The earliest habitation in Shirley is thought to be at Berry Mound in Solihull Lodge, which was the site of an Iron Age Hill Fort dating back to the first century BC and which covered approximately 12 acres.
Since the 19th century Shirley has truly developed from predominantly a farming area to a prominent residential suburb of Solihull. The name Shirley was "First recorded circa 1240 as Syrley… the name means 'bright clearing'".
During the 18th century Shirley Street became increasingly busy when the Stratford Road became a turnpike road. Unfortunately, this ease of travel along the Stratford Road and its relative remote locality meant that Shirley became a popular location for people to travel in from Birmingham to participate in prohibited activities such as bull-baiting and prize fighting.

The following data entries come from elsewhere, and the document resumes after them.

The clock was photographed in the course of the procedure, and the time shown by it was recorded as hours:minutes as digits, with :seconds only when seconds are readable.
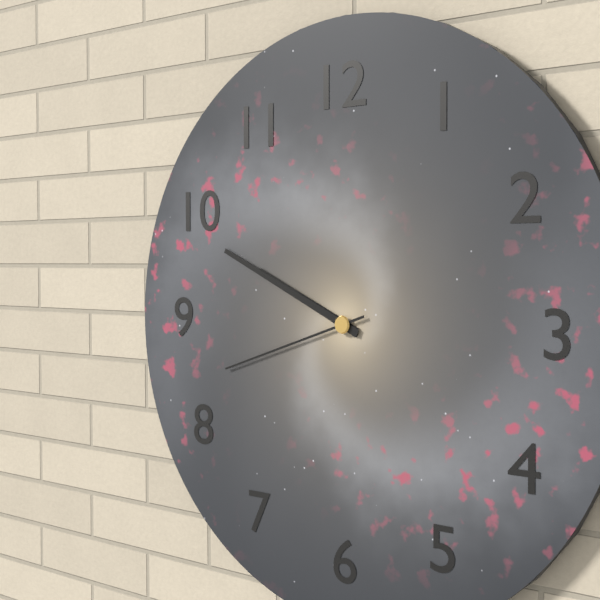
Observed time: 9:49:42
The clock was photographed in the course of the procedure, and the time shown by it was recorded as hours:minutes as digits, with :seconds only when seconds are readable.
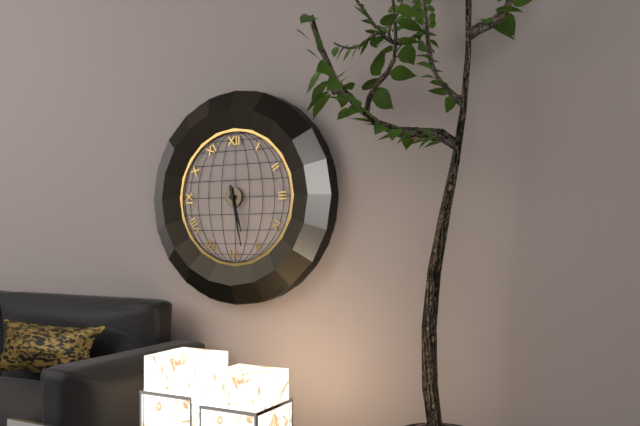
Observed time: 5:28
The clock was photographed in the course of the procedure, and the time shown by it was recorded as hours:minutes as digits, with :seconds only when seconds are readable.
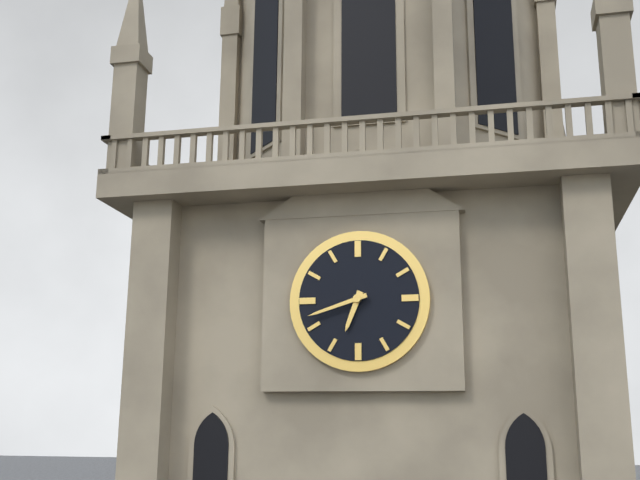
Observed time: 6:42
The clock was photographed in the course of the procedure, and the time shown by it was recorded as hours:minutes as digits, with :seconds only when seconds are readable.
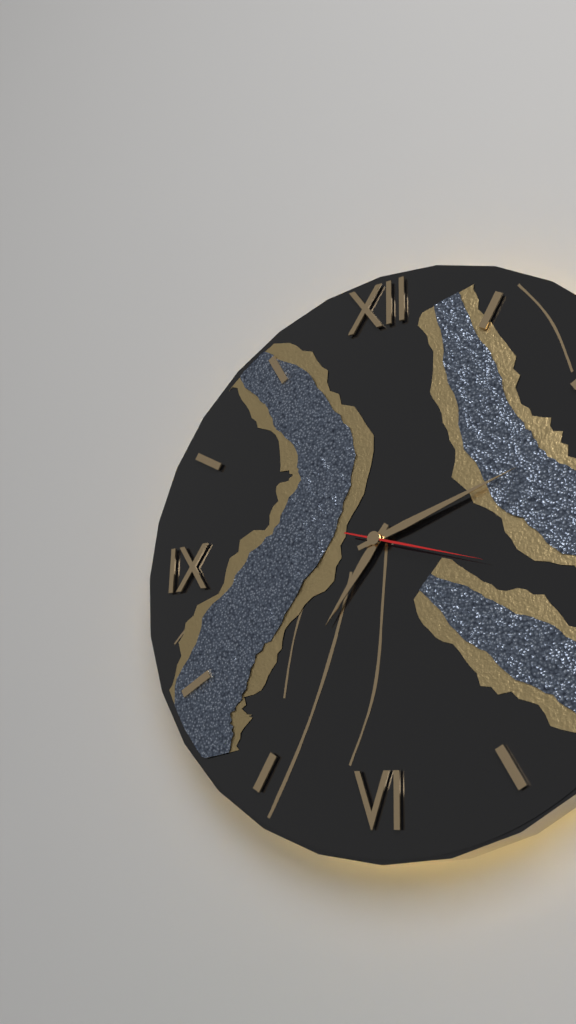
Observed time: 7:12:18
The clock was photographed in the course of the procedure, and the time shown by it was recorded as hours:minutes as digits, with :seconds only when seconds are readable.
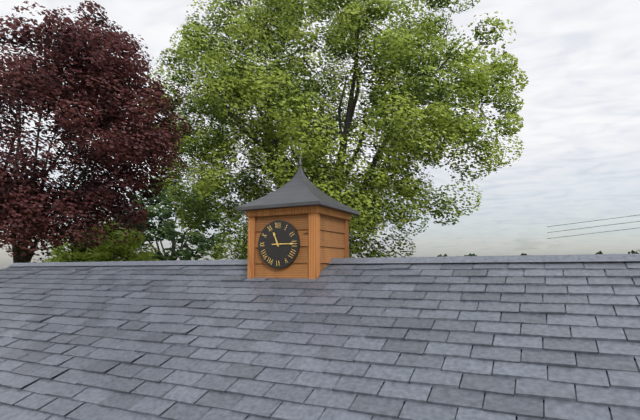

The population of Shirley grew rapidly between the late 19th century and early 20th century, as people moved out of Birmingham into the area. Another major development for Shirley was the advent of the railway in 1908. In March 1954, when Solihull became a municipal borough, H.R.H. Princess Margaret presented the borough's charter and the ceremony was held at Shirley's Odeon Cinema.
Today, Shirley High Street offers a unique blend of specialist shops mixed with some well known names and a variety of restaurants, supermarkets and public houses. In all there are around 250 shops and free parking in the second largest shopping venue in the Solihull area.